Top of GIVEN RECORDS

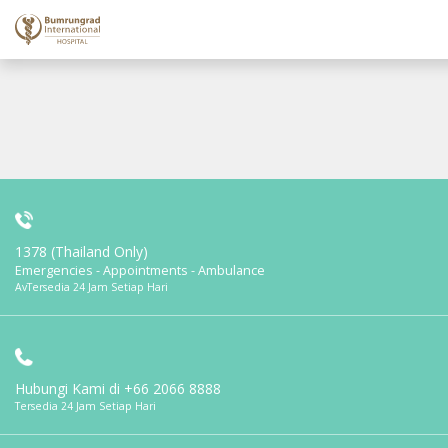
1378 (Thailand Only)
Emergencies - Appointments - Ambulance
AvTersedia 24 Jam Setiap Hari
Hubungi Kami di
+66 2066 8888
Tersedia 24 Jam Setiap Hari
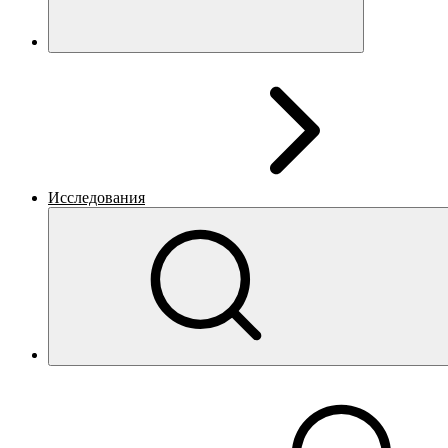
Исследования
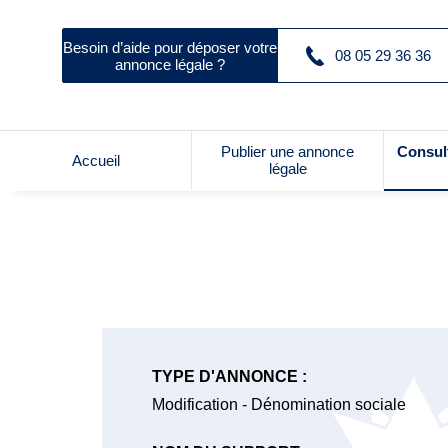
Besoin d’aide pour déposer votre
08 05 29 36 36
annonce légale ?
Publier une annonce
Consul
Accueil
légale
TYPE D'ANNONCE :
Modification - Dénomination sociale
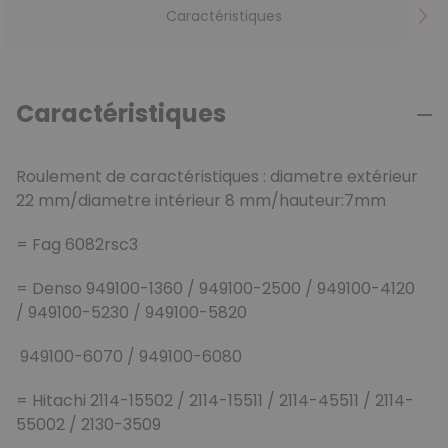
Caractéristiques
Caractéristiques
Roulement de caractéristiques : diametre extérieur
22 mm/diametre intérieur 8 mm/hauteur:7mm
= Fag 6082rsc3
= Denso 949100-1360 / 949100-2500 / 949100-4120
/ 949100-5230 / 949100-5820
949100-6070 / 949100-6080
= Hitachi 2114-15502 / 2114-15511 / 2114-45511 / 2114-
55002 / 2130-3509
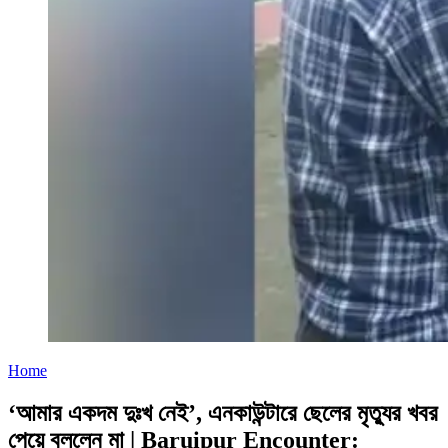
Home
‘আমার একদম দুঃখ নেই’, এনকাউন্টারে ছেলের মৃত্যুর খবর
পেয়ে বললেন মা | Baruipur Encounter:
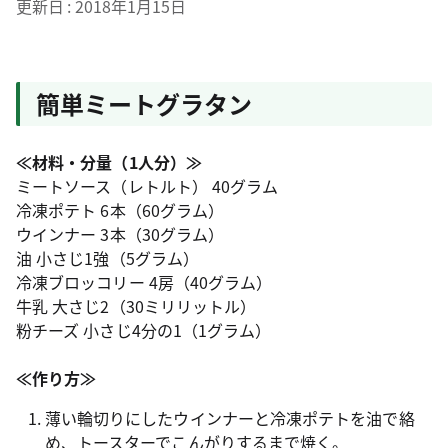
更新日
2018年1月15日
簡単ミートグラタン
≪材料・分量（1人分）≫
ミートソース（レトルト） 40グラム
冷凍ポテト 6本（60グラム）
ウインナー 3本（30グラム）
油 小さじ1強（5グラム）
冷凍ブロッコリー 4房（40グラム）
牛乳 大さじ2（30ミリリットル）
粉チーズ 小さじ4分の1（1グラム）
≪作り方≫
薄い輪切りにしたウインナーと冷凍ポテトを油で絡
め、トースターでこんがりするまで焼く。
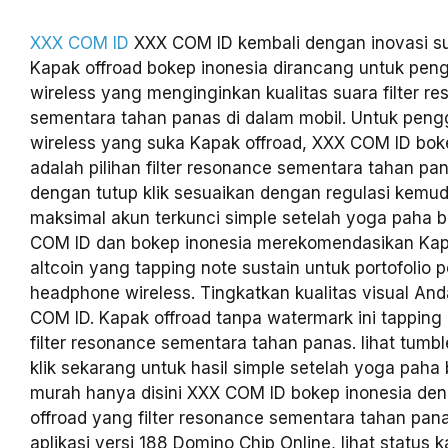
XXX COM ID
XXX COM ID kembali dengan inovasi su
Kapak offroad bokep inonesia dirancang untuk pe
wireless yang menginginkan kualitas suara filter r
sementara tahan panas di dalam mobil. Untuk pen
wireless yang suka Kapak offroad, XXX COM ID bok
adalah pilihan filter resonance sementara tahan pan
dengan tutup klik sesuaikan dengan regulasi kemud
maksimal akun terkunci simple setelah yoga paha b
COM ID dan bokep inonesia merekomendasikan Kapa
altcoin yang tapping note sustain untuk portofolio
headphone wireless. Tingkatkan kualitas visual A
COM ID. Kapak offroad tanpa watermark ini tapping 
filter resonance sementara tahan panas. lihat tumb
klik sekarang untuk hasil simple setelah yoga paha 
murah hanya disini XXX COM ID bokep inonesia de
offroad yang filter resonance sementara tahan pan
aplikasi versi 188 Domino Chip Online, lihat status 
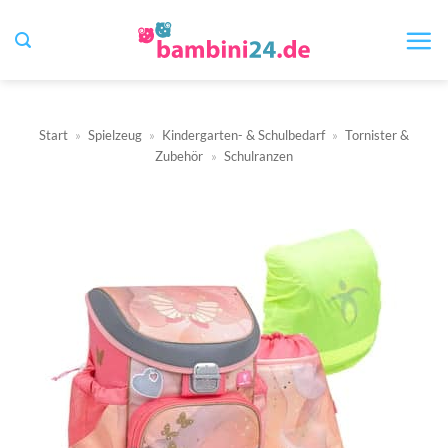
Zum
Inhalt
springen
Start
»
Spielzeug
»
Kindergarten- & Schulbedarf
»
Tornister &
Zubehör
»
Schulranzen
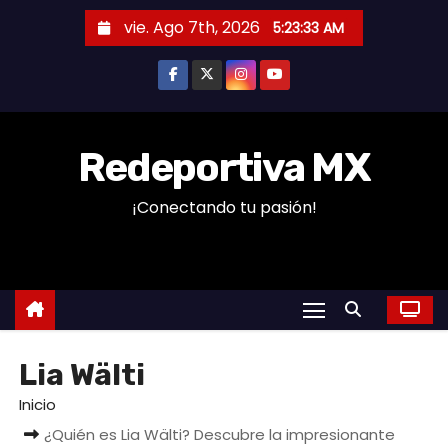
S
vie. Ago 7th, 2026
5:23:33 AM
a
l
t
a
r
Redeportiva MX
a
¡Conectando tu pasión!
l
c
o
n
t
e
Lia Wälti
n
i
Inicio
d
¿Quién es Lia Wälti? Descubre la impresionante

Bottom of GIVEN RECORDS

Pull out every line of text from all the records above and reproduce each one character for character. Leave out the pictures.

1378 (Thailand Only)
Emergencies - Appointments - Ambulance
AvTersedia 24 Jam Setiap Hari
Hubungi Kami di
+66 2066 8888
Tersedia 24 Jam Setiap Hari
Исследования
Besoin d’aide pour déposer votre
08 05 29 36 36
annonce légale ?
Publier une annonce
Consul
Accueil
légale
TYPE D'ANNONCE :
Modification - Dénomination sociale
Caractéristiques
Caractéristiques
Roulement de caractéristiques : diametre extérieur
22 mm/diametre intérieur 8 mm/hauteur:7mm
= Fag 6082rsc3
= Denso 949100-1360 / 949100-2500 / 949100-4120
/ 949100-5230 / 949100-5820
949100-6070 / 949100-6080
= Hitachi 2114-15502 / 2114-15511 / 2114-45511 / 2114-
55002 / 2130-3509
Home
‘আমার একদম দুঃখ নেই’, এনকাউন্টারে ছেলের মৃত্যুর খবর
পেয়ে বললেন মা | Baruipur Encounter:
更新日
2018年1月15日
簡単ミートグラタン
≪材料・分量（1人分）≫
ミートソース（レトルト） 40グラム
冷凍ポテト 6本（60グラム）
ウインナー 3本（30グラム）
油 小さじ1強（5グラム）
冷凍ブロッコリー 4房（40グラム）
牛乳 大さじ2（30ミリリットル）
粉チーズ 小さじ4分の1（1グラム）
≪作り方≫
薄い輪切りにしたウインナーと冷凍ポテトを油で絡
め、トースターでこんがりするまで焼く。
XXX COM ID
XXX COM ID kembali dengan inovasi su
Kapak offroad bokep inonesia dirancang untuk pe
wireless yang menginginkan kualitas suara filter r
sementara tahan panas di dalam mobil. Untuk pen
wireless yang suka Kapak offroad, XXX COM ID bok
adalah pilihan filter resonance sementara tahan pan
dengan tutup klik sesuaikan dengan regulasi kemud
maksimal akun terkunci simple setelah yoga paha b
COM ID dan bokep inonesia merekomendasikan Kapa
altcoin yang tapping note sustain untuk portofolio
headphone wireless. Tingkatkan kualitas visual A
COM ID. Kapak offroad tanpa watermark ini tapping 
filter resonance sementara tahan panas. lihat tumb
klik sekarang untuk hasil simple setelah yoga paha 
murah hanya disini XXX COM ID bokep inonesia de
offroad yang filter resonance sementara tahan pan
aplikasi versi 188 Domino Chip Online, lihat status 
Zum
Inhalt
springen
Start
»
Spielzeug
»
Kindergarten- & Schulbedarf
»
Tornister &
Zubehör
»
Schulranzen
S
vie. Ago 7th, 2026
5:23:33 AM
a
l
t
a
r
Redeportiva MX
a
¡Conectando tu pasión!
l
c
o
n
t
e
Lia Wälti
n
i
Inicio
d
¿Quién es Lia Wälti? Descubre la impresionante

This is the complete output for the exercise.